### TASK DIRECTIONS
Copying rule for the data below: take the line containing "32: (307, 209, 32.74)" and every line after it to the end, exactly, and drop all pictures.

Data excerpts
**********

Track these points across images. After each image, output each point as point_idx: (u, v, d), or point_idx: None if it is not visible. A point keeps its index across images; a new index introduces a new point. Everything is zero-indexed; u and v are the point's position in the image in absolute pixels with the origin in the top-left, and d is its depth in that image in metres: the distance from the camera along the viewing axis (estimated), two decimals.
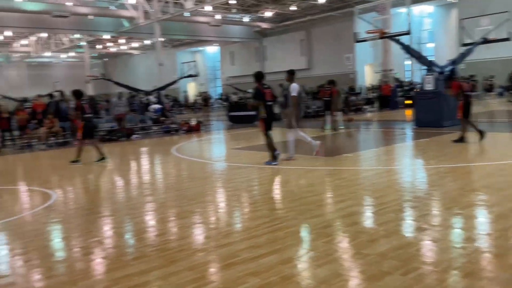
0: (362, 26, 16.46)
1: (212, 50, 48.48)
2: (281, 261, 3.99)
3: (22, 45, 44.33)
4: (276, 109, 12.62)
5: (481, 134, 10.43)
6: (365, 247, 4.21)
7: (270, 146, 9.11)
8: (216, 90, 47.89)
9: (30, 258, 4.51)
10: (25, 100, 22.77)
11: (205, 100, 37.56)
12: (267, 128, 9.02)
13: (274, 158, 9.11)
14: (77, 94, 11.23)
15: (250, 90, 37.67)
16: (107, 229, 5.50)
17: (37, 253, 4.65)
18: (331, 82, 15.88)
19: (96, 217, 6.02)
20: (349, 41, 28.81)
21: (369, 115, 23.19)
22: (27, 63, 50.18)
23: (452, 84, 11.03)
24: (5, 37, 40.80)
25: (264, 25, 37.35)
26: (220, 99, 40.09)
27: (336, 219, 5.26)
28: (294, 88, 9.20)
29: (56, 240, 5.19)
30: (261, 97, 8.89)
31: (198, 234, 5.04)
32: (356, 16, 17.24)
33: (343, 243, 4.43)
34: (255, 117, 20.57)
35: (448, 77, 13.86)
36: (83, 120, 10.97)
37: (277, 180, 8.06)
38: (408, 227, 4.93)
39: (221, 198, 6.91)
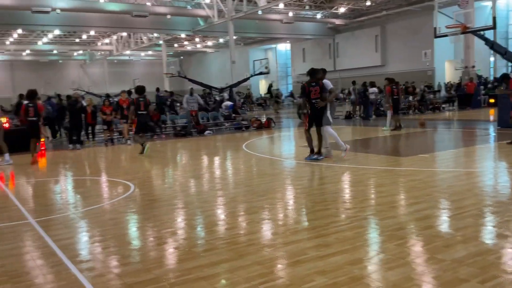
0: (442, 20, 15.70)
1: (284, 47, 48.53)
2: (350, 262, 3.91)
3: (104, 44, 47.12)
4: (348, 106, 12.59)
5: None
6: (440, 252, 4.02)
7: (309, 142, 9.57)
8: (287, 88, 47.90)
9: (108, 245, 4.78)
10: (108, 95, 24.10)
11: (276, 97, 37.66)
12: (310, 125, 9.50)
13: (312, 152, 9.56)
14: (139, 90, 12.33)
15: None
16: (180, 220, 5.69)
17: (114, 240, 4.92)
18: (391, 81, 15.31)
19: (170, 209, 6.26)
20: (427, 37, 27.62)
21: (447, 114, 22.09)
22: (108, 61, 53.20)
23: None
24: (89, 36, 43.59)
25: (338, 22, 36.73)
26: (291, 96, 40.05)
27: (410, 221, 5.06)
28: (329, 83, 9.54)
29: (133, 229, 5.46)
30: (305, 94, 9.43)
31: (267, 230, 5.08)
32: (436, 10, 16.47)
33: (416, 247, 4.26)
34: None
35: None
36: (136, 116, 12.05)
37: (348, 179, 7.92)
38: (487, 233, 4.64)
39: (290, 195, 6.91)
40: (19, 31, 37.19)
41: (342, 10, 33.88)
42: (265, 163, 10.07)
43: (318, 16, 36.16)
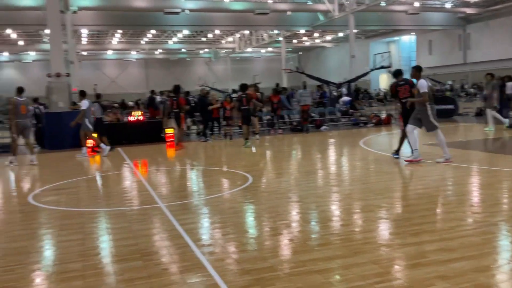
0: None
1: (408, 39, 46.20)
2: (476, 269, 3.63)
3: (227, 42, 49.33)
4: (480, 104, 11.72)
5: None
6: None
7: (401, 141, 9.45)
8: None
9: (227, 232, 5.04)
10: (234, 91, 25.10)
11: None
12: (405, 124, 9.15)
13: (397, 151, 9.47)
14: (243, 88, 14.03)
15: (450, 82, 34.85)
16: (295, 213, 5.78)
17: (233, 228, 5.17)
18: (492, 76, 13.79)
19: (286, 201, 6.38)
20: None
21: None
22: (231, 58, 55.60)
23: None
24: (214, 35, 45.99)
25: (469, 11, 33.95)
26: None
27: None
28: (423, 84, 8.52)
29: (250, 219, 5.68)
30: (393, 95, 9.37)
31: (384, 229, 4.92)
32: None
33: None
34: (453, 111, 19.04)
35: None
36: (240, 111, 13.77)
37: (476, 181, 7.33)
38: None
39: (409, 195, 6.60)
40: (153, 31, 40.61)
41: None
42: (384, 161, 9.73)
43: (447, 5, 33.77)
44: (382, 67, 28.14)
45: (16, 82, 52.74)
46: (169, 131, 15.99)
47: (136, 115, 16.20)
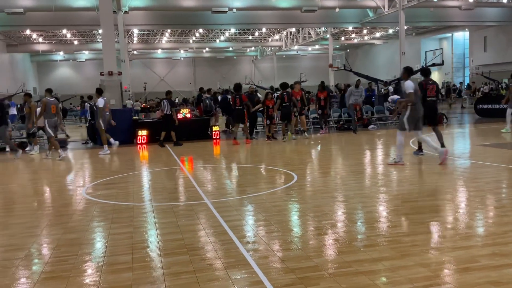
0: None
1: (461, 36, 44.50)
2: None
3: (274, 40, 49.35)
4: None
5: None
6: None
7: (438, 137, 9.96)
8: (464, 80, 43.92)
9: (272, 229, 5.05)
10: (271, 88, 25.10)
11: (447, 91, 34.82)
12: (429, 122, 9.83)
13: (420, 149, 10.14)
14: (283, 86, 14.88)
15: (505, 81, 33.26)
16: (340, 213, 5.71)
17: (278, 226, 5.17)
18: None
19: (331, 201, 6.32)
20: None
21: None
22: (277, 56, 55.58)
23: None
24: (260, 33, 46.13)
25: None
26: (468, 89, 36.64)
27: None
28: (409, 85, 8.63)
29: (294, 217, 5.66)
30: (422, 92, 9.47)
31: (433, 232, 4.77)
32: None
33: None
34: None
35: None
36: (280, 108, 14.61)
37: None
38: None
39: (461, 198, 6.36)
40: (200, 30, 41.27)
41: None
42: (434, 161, 9.42)
43: (504, 0, 32.21)
44: (434, 65, 27.20)
45: (71, 81, 55.24)
46: (215, 128, 16.23)
47: (184, 113, 16.53)
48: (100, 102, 13.23)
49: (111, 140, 13.34)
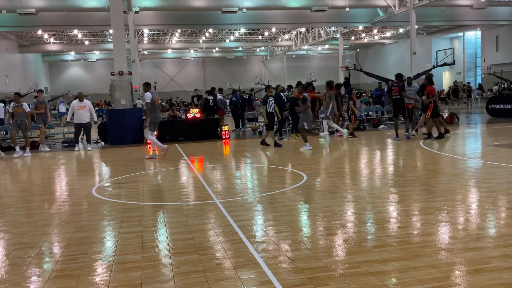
0: None
1: (473, 35, 44.08)
2: None
3: (283, 40, 49.27)
4: None
5: None
6: None
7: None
8: (475, 80, 43.52)
9: (281, 229, 5.04)
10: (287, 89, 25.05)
11: (454, 91, 34.45)
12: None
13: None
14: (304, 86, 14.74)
15: None
16: (350, 214, 5.68)
17: (287, 226, 5.16)
18: None
19: (341, 201, 6.29)
20: None
21: None
22: (287, 56, 55.49)
23: None
24: (270, 33, 46.10)
25: None
26: (479, 89, 36.32)
27: None
28: (147, 96, 11.16)
29: (304, 217, 5.64)
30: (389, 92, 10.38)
31: (444, 233, 4.73)
32: None
33: None
34: None
35: None
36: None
37: None
38: None
39: (472, 198, 6.30)
40: (210, 30, 41.34)
41: None
42: (445, 162, 9.35)
43: None
44: (445, 64, 26.99)
45: (82, 81, 55.63)
46: (225, 128, 16.26)
47: (193, 113, 16.58)
48: (148, 97, 11.49)
49: (159, 143, 11.84)
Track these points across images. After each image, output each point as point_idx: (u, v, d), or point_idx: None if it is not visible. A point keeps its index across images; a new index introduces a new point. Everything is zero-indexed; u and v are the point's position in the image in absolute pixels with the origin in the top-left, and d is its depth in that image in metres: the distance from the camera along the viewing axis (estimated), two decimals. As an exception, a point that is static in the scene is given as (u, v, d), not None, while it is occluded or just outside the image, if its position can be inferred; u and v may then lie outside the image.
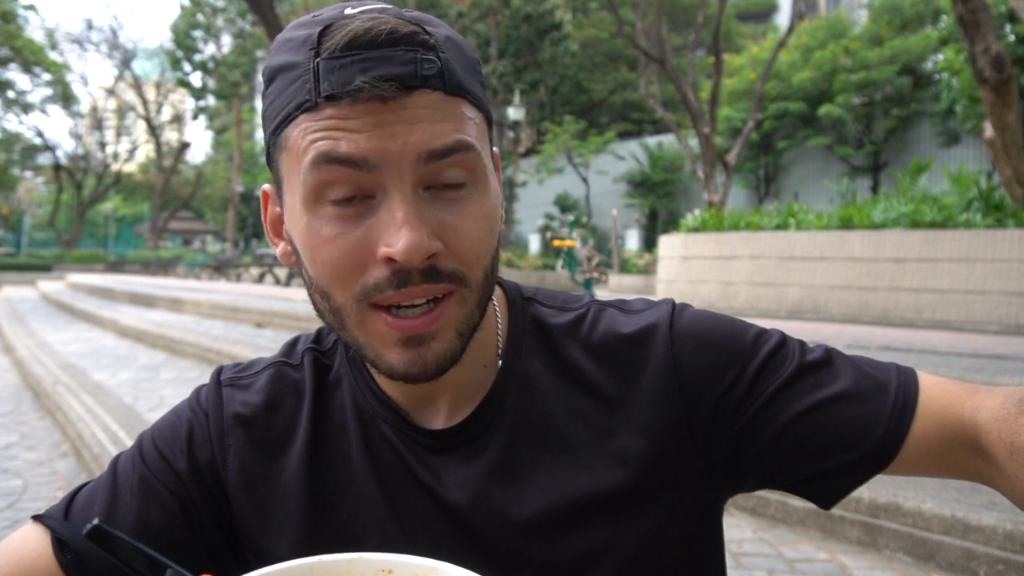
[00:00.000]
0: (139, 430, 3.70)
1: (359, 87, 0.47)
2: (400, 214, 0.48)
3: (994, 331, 5.71)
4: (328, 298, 0.53)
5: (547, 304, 0.66)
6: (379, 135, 0.48)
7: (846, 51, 20.60)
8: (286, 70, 0.51)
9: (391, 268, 0.49)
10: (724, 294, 7.62)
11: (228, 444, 0.63)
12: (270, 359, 0.68)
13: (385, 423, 0.61)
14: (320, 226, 0.50)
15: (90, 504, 0.60)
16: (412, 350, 0.52)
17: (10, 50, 30.14)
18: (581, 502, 0.58)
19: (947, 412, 0.56)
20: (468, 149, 0.51)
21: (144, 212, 45.05)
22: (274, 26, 10.46)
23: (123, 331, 8.11)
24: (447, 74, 0.50)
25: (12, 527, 2.79)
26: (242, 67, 30.47)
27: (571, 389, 0.61)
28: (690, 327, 0.62)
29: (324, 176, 0.49)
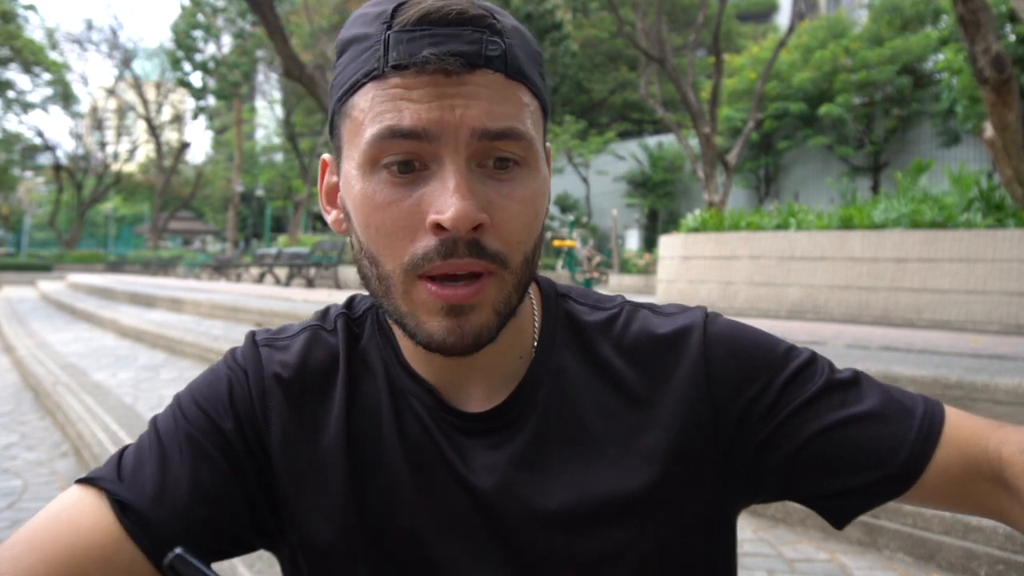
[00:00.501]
0: (139, 430, 3.69)
1: (426, 58, 0.50)
2: (452, 183, 0.50)
3: (994, 331, 5.71)
4: (377, 264, 0.54)
5: (580, 302, 0.67)
6: (439, 107, 0.50)
7: (846, 51, 20.59)
8: (357, 41, 0.54)
9: (439, 237, 0.51)
10: (724, 294, 7.62)
11: (269, 404, 0.62)
12: (304, 323, 0.68)
13: (416, 399, 0.62)
14: (375, 192, 0.52)
15: (140, 466, 0.58)
16: (452, 319, 0.53)
17: (10, 50, 30.14)
18: (606, 498, 0.59)
19: (971, 443, 0.57)
20: (520, 136, 0.53)
21: (144, 212, 45.05)
22: (274, 26, 10.46)
23: (123, 331, 8.11)
24: (509, 58, 0.53)
25: (12, 527, 2.79)
26: (242, 67, 30.46)
27: (602, 385, 0.62)
28: (724, 333, 0.63)
29: (385, 147, 0.51)
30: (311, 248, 15.37)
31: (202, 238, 43.03)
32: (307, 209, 32.74)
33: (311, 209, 35.94)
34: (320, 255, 14.63)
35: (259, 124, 43.56)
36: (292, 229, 25.12)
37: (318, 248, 15.01)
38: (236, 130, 32.00)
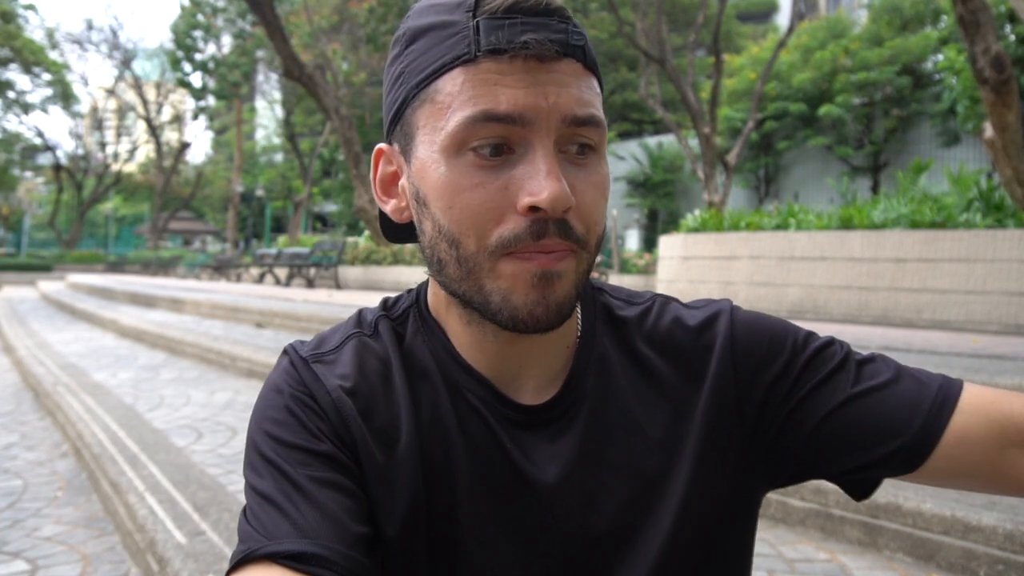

**********

### TASK SOLUTION
32: (307, 209, 32.74)
33: (311, 209, 35.94)
34: (320, 255, 14.63)
35: (259, 124, 43.56)
36: (292, 229, 25.12)
37: (318, 248, 15.01)
38: (236, 130, 32.00)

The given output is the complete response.